▸ **Data excerpts**
/---

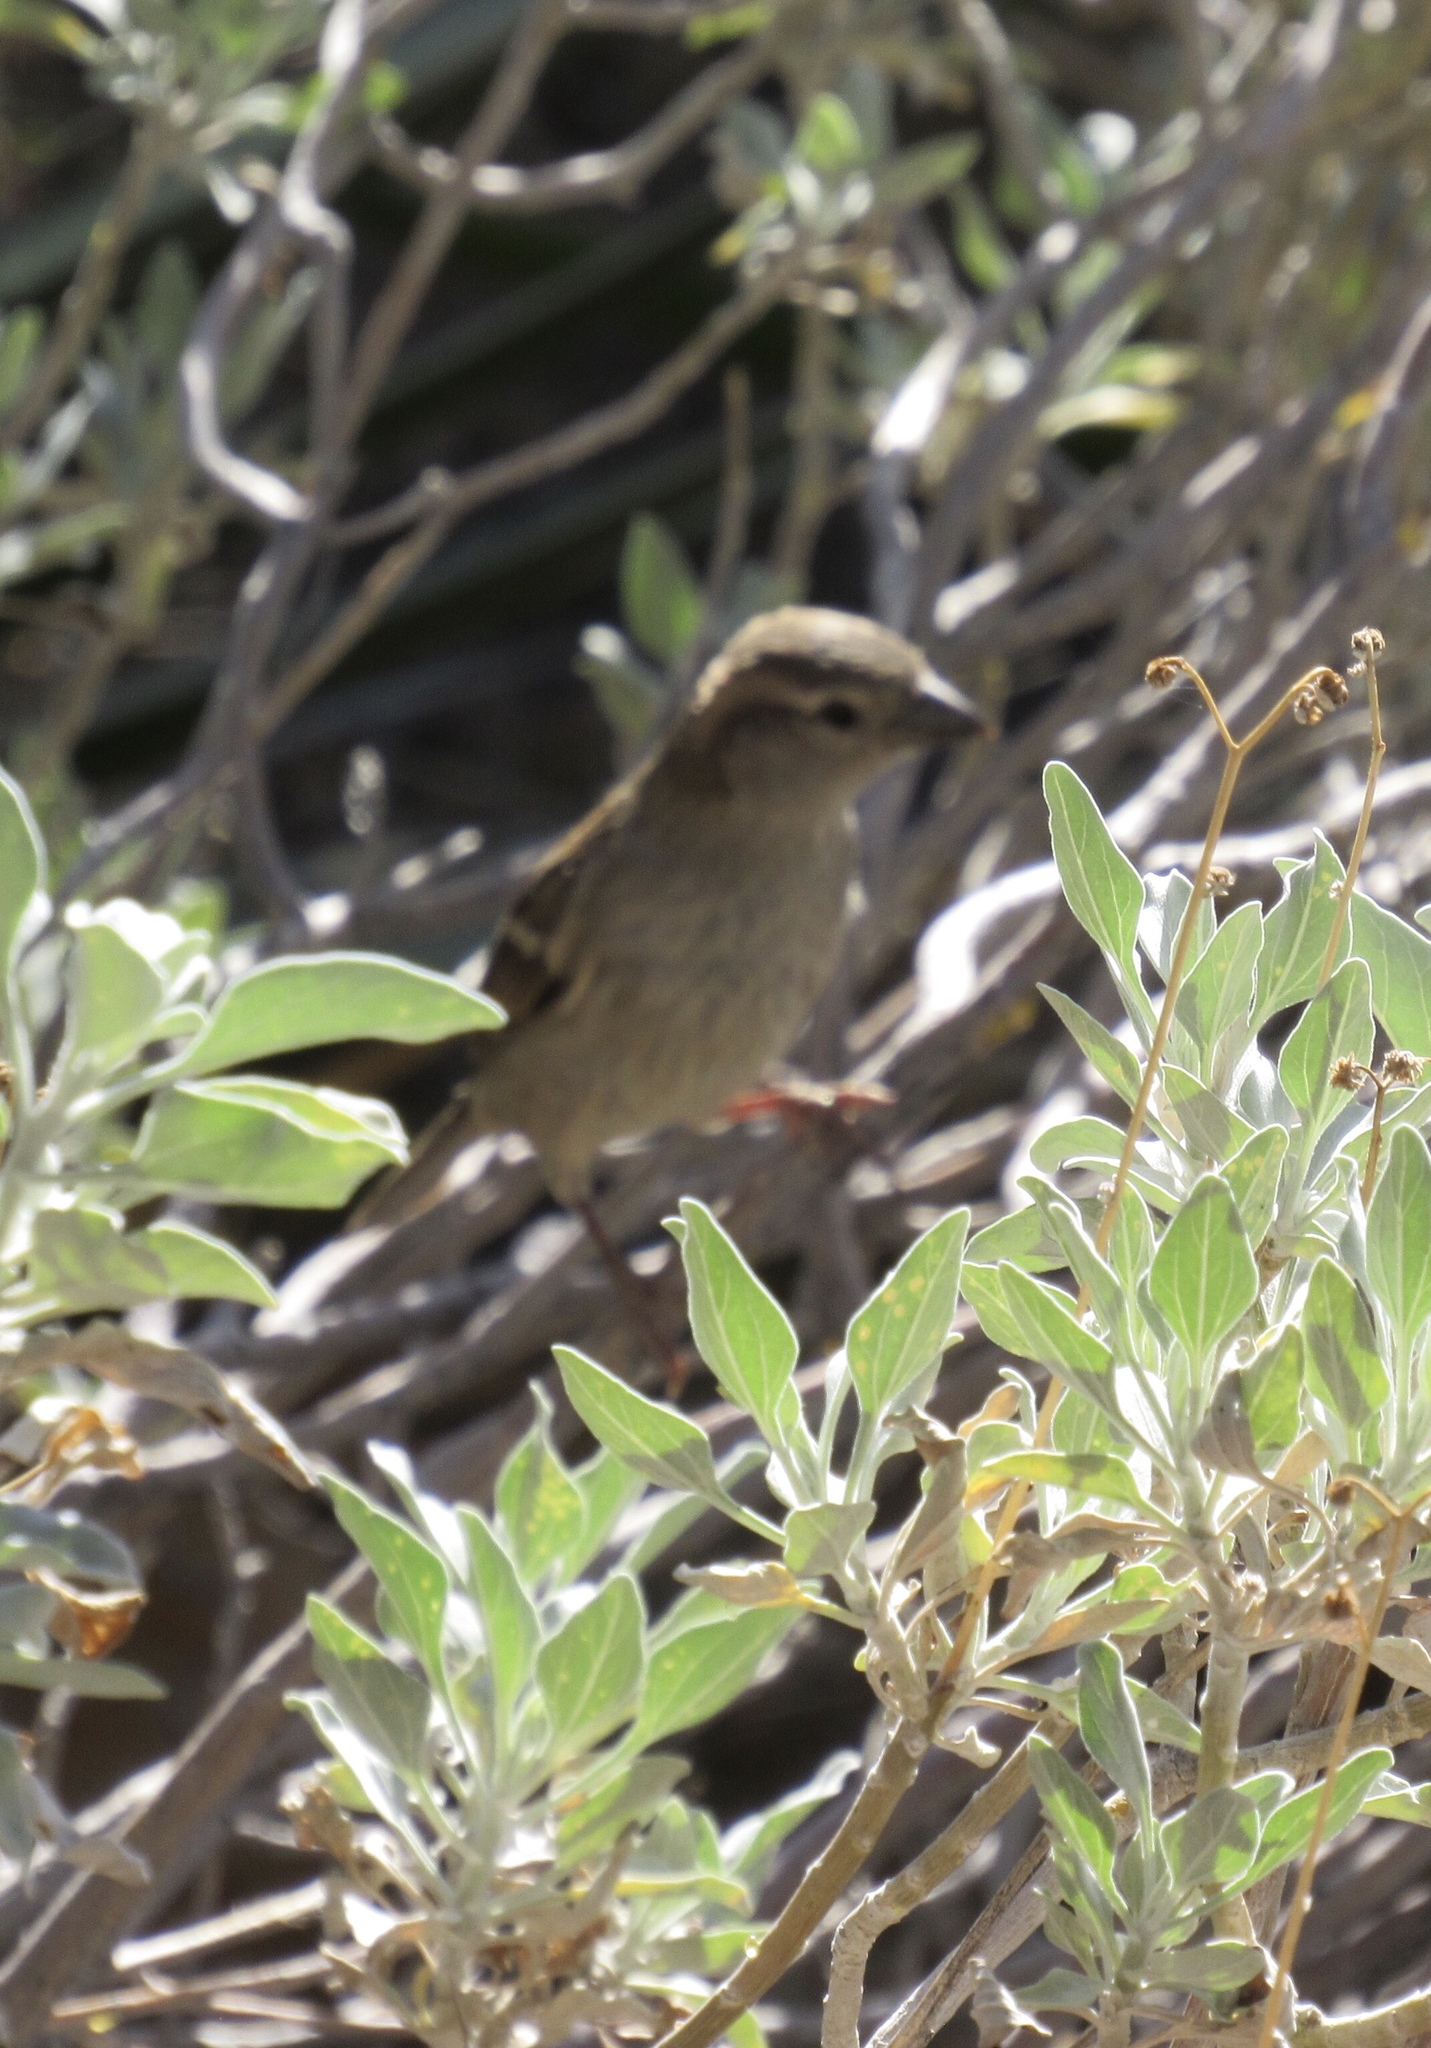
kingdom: Animalia
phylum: Chordata
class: Aves
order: Passeriformes
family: Passeridae
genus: Passer
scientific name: Passer domesticus
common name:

\---

Write out every line in the rows above word for word, leaving the pictures out.

kingdom: Animalia
phylum: Chordata
class: Aves
order: Passeriformes
family: Passeridae
genus: Passer
scientific name: Passer domesticus
common name:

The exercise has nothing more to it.